6 New Songs You Need to Hear Now: 11/2/18 | Revolver

6 New Songs You Need to Hear Now: 11/2/18

Boy Harsher, Slipknot, City Hunter and more
boy harsher 2018 PRESS, Samantha Casolari
Boy Harsher, 2018
photograph by Samantha Casolari

Here at Revolver, we're always on the hunt for new songs to bang our heads to — indeed, it's a big part of our jobs. With that in mind, here are the tracks released this week in metal, hard rock and hardcore that have been on heavy rotation at Revolver HQ. For your listening pleasure, we've also compiled the songs in a Spotify playlist, which will grow each week.

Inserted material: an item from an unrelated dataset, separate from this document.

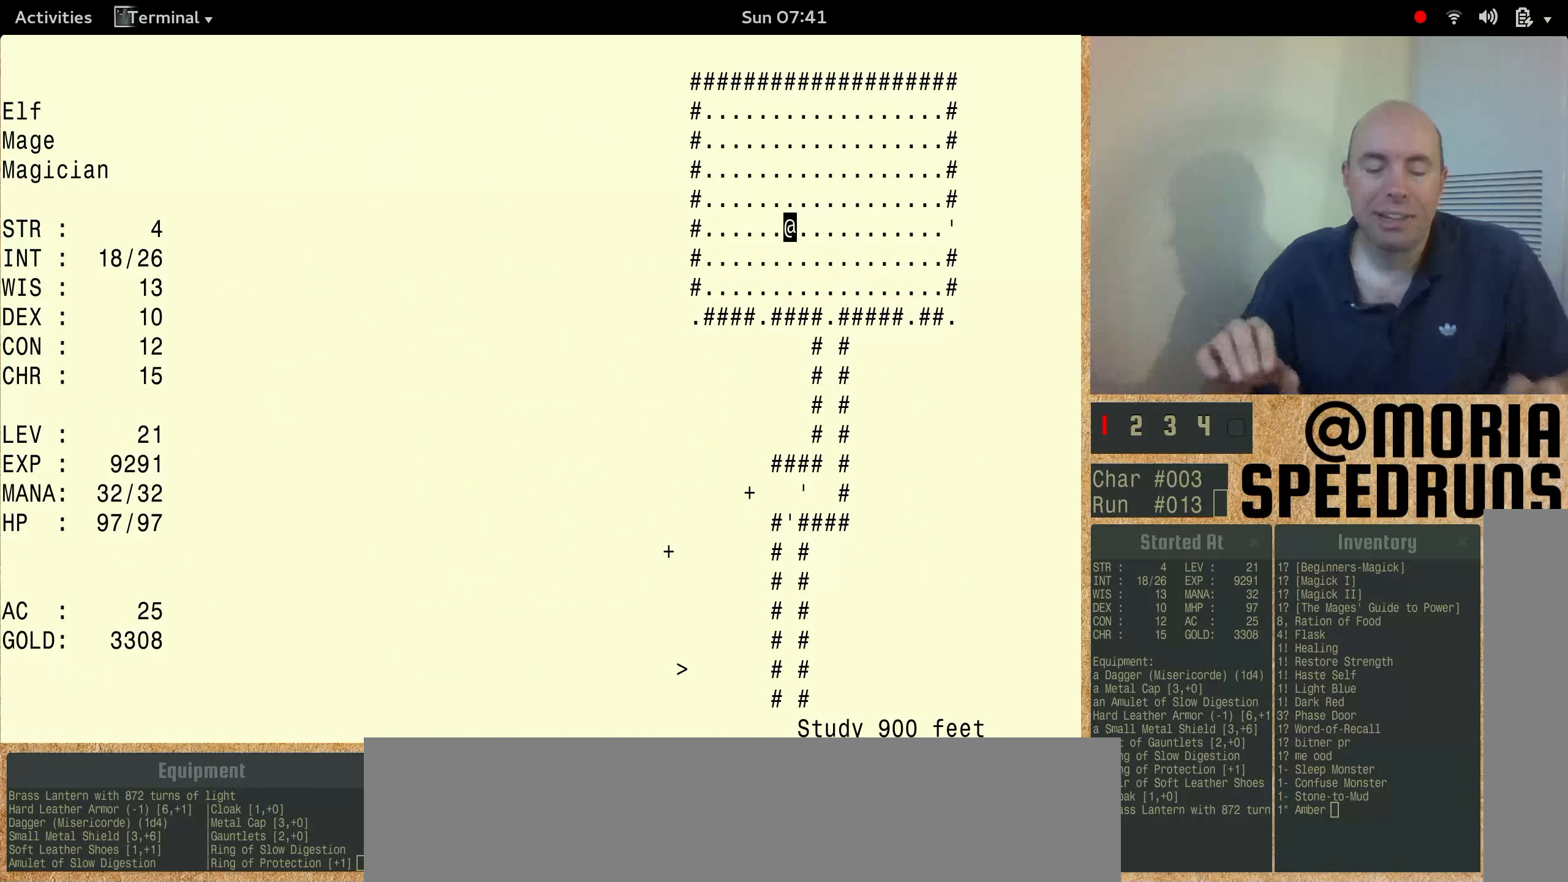
{"keys": ["num3", "shift"], "events": [[400, "shift", "down"], [500, "num3", "down"]]}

Boy Harsher - "Face the Fire"
Through echoes of gelid detachment and nearly subconscious whispers, darkwave duo Boy Harsher have molded an air of extreme coolness without eschewing the emotional intensity that gurgles right below the surface of their minimalist sound. All the right pieces in all the right places, the aqueous filtered notes fall lithely into place in perfect ordered meter. Sexual undertones of yearning and desperate fulfillment populate the atmosphere between lines, supplementing the quiet electronic austerity with a space for listeners to derive their own impression and experience, a cornerstone of Boy Harsher's signature draw.

Slipknot - "All Out Life"
Twenty years into their career and still out-pacing nearly every band in the metal game, Slipknot have returned with yet another raucous nu banger that's already racked up nearly six million views on YouTube and basically took over heavy-music journalism's news cycle for 48 or so hours. Corey Taylor's lyrical criticism of modern culture's hype-machine craving for constant new stimuli drives the song through its shifting paces, bringing to mind classic 'Knot but taking captivating digressions into black metal–esque squall and beyond. Concluding with a chant-along cry of "We are not your kind!," the song both whets the taste buds for the Nine's next full-length (promised for 2019) and re-confirms that Slipknot are indeed in a league of their own.

City Hunter - "Beyond Recognition"
What makes a band "hardcore"? In an age of groups like Title Fight coming out of the scene but not necessarily reiterating the sound, it's hard to know what the term means anymore. City Hunter does little to clarify that definition on their debut full-length Deep Blood, blurring the line as they do between the black-metal aesthetic of Beherit and gnarly pummel of hardcore stalwarts Negative Approach on cuts like standout "Beyond Recognition." Regardless of how you classify it, though, this shit is evil.

Old Wounds - "To Kill For"
Gothy New Jersey hardcore crew Old Wounds paved the way for Glow — the forthcoming return LP for OG vocalist Kevin Iavaroni — with lead single "Give a Name to Your Pain," a bruiser typical of the group's sound to this point. The band's latest offering, "To Kill For," represents a stylistic shift toward melodic rock territory, more latter-day AFI than old-school Hatebreed. But the song still hits hard, with Iavaroni unleashing his ferocious scream and lyrical venom when needed: "We are so self destructive/Give me everything/I will take it all/And then give me more/I am yours and I will kill." Fucking get ready and get your glitter.

Chamber - "Final Shape"
It's a pretty excellent time to be a fan of metallic hardcore, and with their new two-song offering, Chamber put their name in the running to be listed among the genre's rising stars. On "Final Shape," the Nashville crew reference some of the best, from Norma Jean's early material to the more nutso material Botch put out. The song constantly twists and turns, leading mosh calls into breakdowns with unexpected instrumental deviations.

Melvins - "In the Flesh?"
The Melvins have made their name on doing whatever the fuck they want, including putting their own weird spin on music by artists ranging from Merle Haggard to the Ramones. Now they've taken a crack at the Pink Floyd's The Wall opener "In The Flesh?" King Buzzo and Co.'s take on the song is unsurprisingly sludgier and scuzzier, as they gleefully drag the iconic classic-rock number out of the cathedral and into the parking lot.